A piece of debris, believed to be the section of an aircraft wing, and which could help discover the fate of missing Malaysian flight MH370, has arrived in France.
The wreckage, discovered on the island of Reunion in the Indian Ocean, will be delivered on Saturday to a military unit near the southwest city of Toulouse which specialises in analysing aviation debris.
Experts hope the barnacled 2 to 2.5 metres long wing surface, known as a flaperon, as well as a fragment of luggage, could yield clues as to the fate of the Malaysia Airlines flight which vanished without trace in March 2014.

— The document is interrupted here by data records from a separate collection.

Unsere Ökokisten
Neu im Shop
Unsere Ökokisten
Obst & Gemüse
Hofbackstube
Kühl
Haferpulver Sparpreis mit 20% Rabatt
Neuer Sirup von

There were 239 passengers and crew on board, and some families of the victims are demanding further compensation from the airline.
Malaysian Transport Minister Liow Tiong Lai told the Reuters news agency in Kuala Lumpur on Saturday that additional Malaysian officials were headed to Reunion, to look for more debris, and others would go to France.

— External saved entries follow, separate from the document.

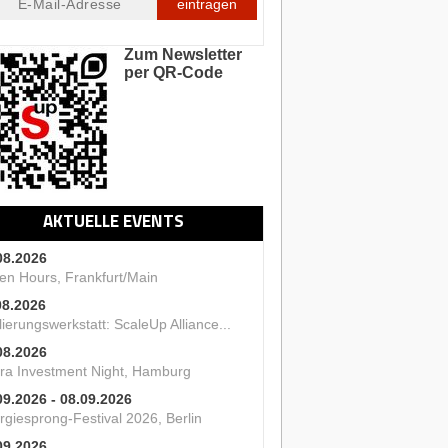
eintragen
Zum Newsletter
per QR-Code
AKTUELLE EVENTS
08.2026
en Hours, Frankfurt/Main
08.2026
ierungswerkstatt: ScaleUp Alliance...
08.2026
ra Investment Night, Hamburg
09.2026 - 08.09.2026
rgiesprong-Festival 2026, Berlin
09.2026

"If the flaperon does belong to MH370 it is actually in accordance with the drift pattern seen in the Southern Indian Ocean," he said.

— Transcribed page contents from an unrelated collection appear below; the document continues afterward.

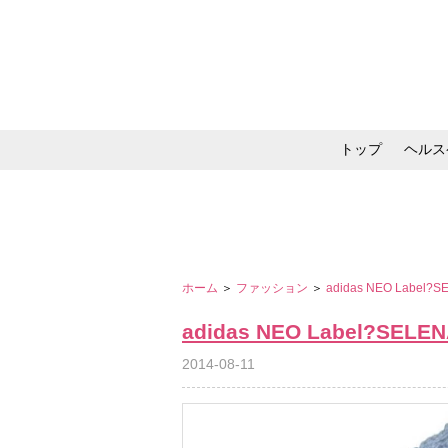
トップ
ヘルス
メイク・コスメ・スキ
ホーム
＞
ファッション
＞
adidas NEO Label?
adidas NEO Label?SELE
2014-08-11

"But we do not want to speculate. We will wait for verification from the French authorities."
Discovery of the debris may finally confirm the plane crashed into the sea after veering off course from Kuala Lumpur to Beijing, helping to end 16 months of lingering uncertainty for relatives.
Investigators believe someone deliberately switched off MH370's transponder before diverting it thousands of miles off course. Most of the passengers were Chinese.
Starting from Wednesday, the debris will be analysed at a laboratory near Toulouse staffed by 600 experts that is operated by the defence ministry.
If the serial number on the flaperon confirms that it is from the flight, then the laboratory can use sophisticated tools to try to glean more information about the causes of the crash, such as whether its shape corresponds more to a midair explosion or a descent into the ocean.
The defence ministry also contributed to the investigation of Air France flight 447 from Rio de Janeiro to Paris that killed 228 people in June 2009.
The fragment of luggage that was also found in the area will be sent to a unit outside Paris that specialises in DNA tests.